今回紹介するUAさんは、パッと見の印象と、長谷川式スケールから受ける印象、そして頭部CTから受ける印象がそれぞれ乖離していたという、やや珍しいケースである。
認知症の臨床的表現型は「パッと見」にかなり現れると思っているので、初見の印象は大切にしている。
そして、頭部画像における萎縮の左右差を初診時に認めたら、カルテに必ず記載するようにしている。
「いずれ前頭側頭型認知症のような症状が出てくるかもしれない」ということを忘れないために。
80代女性 レビー小体型認知症
初診時
(既往歴)
高血圧症 脂質異常症
(現病歴)
夫と二人暮らし。 2年ほど前から同じ事を聞くことが増えた。
1年前から場所の見当識が衰えた。「家の周りに誰か来ている。亡くなった両親が来ている」という発言あり。
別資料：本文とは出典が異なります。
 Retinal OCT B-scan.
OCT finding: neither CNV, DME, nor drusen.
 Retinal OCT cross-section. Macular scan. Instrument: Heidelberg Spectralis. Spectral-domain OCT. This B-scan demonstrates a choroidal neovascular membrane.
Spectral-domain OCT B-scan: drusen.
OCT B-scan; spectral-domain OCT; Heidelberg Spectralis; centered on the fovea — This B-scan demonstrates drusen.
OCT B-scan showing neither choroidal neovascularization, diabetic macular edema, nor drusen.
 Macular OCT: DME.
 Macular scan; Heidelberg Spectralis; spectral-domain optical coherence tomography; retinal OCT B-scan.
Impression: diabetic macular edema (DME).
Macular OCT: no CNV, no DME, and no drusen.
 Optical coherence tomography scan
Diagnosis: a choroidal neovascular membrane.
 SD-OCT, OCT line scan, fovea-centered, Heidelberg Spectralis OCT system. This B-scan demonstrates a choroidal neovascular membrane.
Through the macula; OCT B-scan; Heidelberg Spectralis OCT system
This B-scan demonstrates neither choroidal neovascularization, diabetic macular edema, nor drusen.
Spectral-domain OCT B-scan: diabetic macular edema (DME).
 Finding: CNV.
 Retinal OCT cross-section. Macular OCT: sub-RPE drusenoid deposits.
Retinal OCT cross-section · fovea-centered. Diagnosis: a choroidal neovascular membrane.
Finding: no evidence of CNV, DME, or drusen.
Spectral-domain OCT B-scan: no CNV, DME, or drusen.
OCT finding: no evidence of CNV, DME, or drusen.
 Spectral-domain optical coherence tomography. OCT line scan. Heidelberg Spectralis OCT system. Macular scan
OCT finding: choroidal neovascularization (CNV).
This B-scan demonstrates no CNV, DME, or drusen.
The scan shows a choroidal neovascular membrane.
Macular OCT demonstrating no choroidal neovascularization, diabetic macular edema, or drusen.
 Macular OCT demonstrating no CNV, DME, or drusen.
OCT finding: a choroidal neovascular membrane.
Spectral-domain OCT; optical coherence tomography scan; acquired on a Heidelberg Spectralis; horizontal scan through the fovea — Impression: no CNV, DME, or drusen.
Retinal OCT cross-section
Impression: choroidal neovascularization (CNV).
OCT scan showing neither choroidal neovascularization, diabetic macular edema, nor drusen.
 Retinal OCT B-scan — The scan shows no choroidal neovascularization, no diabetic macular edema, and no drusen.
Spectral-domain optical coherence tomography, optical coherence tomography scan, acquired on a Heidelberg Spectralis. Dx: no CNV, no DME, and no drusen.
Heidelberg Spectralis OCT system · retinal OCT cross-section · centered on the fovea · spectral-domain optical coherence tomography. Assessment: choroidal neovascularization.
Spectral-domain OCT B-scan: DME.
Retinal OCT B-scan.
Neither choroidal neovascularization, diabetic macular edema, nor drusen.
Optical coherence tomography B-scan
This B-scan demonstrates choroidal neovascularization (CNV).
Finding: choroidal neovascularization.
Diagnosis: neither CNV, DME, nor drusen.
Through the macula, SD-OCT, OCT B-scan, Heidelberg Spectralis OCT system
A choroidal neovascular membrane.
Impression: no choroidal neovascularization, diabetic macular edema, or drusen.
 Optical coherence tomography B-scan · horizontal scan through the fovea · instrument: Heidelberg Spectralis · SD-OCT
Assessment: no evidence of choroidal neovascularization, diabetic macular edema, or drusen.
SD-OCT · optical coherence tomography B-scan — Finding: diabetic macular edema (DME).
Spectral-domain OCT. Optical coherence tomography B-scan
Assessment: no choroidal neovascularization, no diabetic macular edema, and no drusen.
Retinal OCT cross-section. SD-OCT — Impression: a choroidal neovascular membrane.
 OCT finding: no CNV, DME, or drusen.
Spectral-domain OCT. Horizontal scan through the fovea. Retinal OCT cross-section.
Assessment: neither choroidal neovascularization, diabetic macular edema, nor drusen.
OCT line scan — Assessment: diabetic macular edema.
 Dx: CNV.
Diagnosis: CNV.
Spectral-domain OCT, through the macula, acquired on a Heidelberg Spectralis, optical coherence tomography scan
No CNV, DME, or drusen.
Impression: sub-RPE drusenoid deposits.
洗濯機や冷蔵庫の使い方が分からなくなっている。 年末に帰省した娘さんから相談を受けた地域包括支援センターの初期集中支援チーム介入案件。
かかりつけ医の紹介状も持参。初見のレビー感あり。
(診察所見)
HDS-R:8.5
遅延再生:0
立方体模写:小さいが正確
時計描画テスト:不可
IADL:3
改訂クリクトン尺度:16
Zarit:8
GDS:9
保続:なし
取り繕い:あり
病識:あり
迷子:なし
DLB中核症状: 3/4
rigid:左上肢に+++
幻視:あり
FTD中核症状: /6
語義失語:なし
頭部CT所見:左側頭葉萎縮
DESH+ 介護保険:これから
胃切除:なし
歩行障害:小刻みすり足 円背
排尿障害:なし
易怒性:+
過度の傾眠:+
(診断)
ATD:
DLB:〇
FTLD:
その他:
(考察)
頭部CTはFTLD的、HDS-Rの失点パターンはATD的、左上肢rigid及び声の小ささと時計描画パターン、幻視様エピソードはDLB的。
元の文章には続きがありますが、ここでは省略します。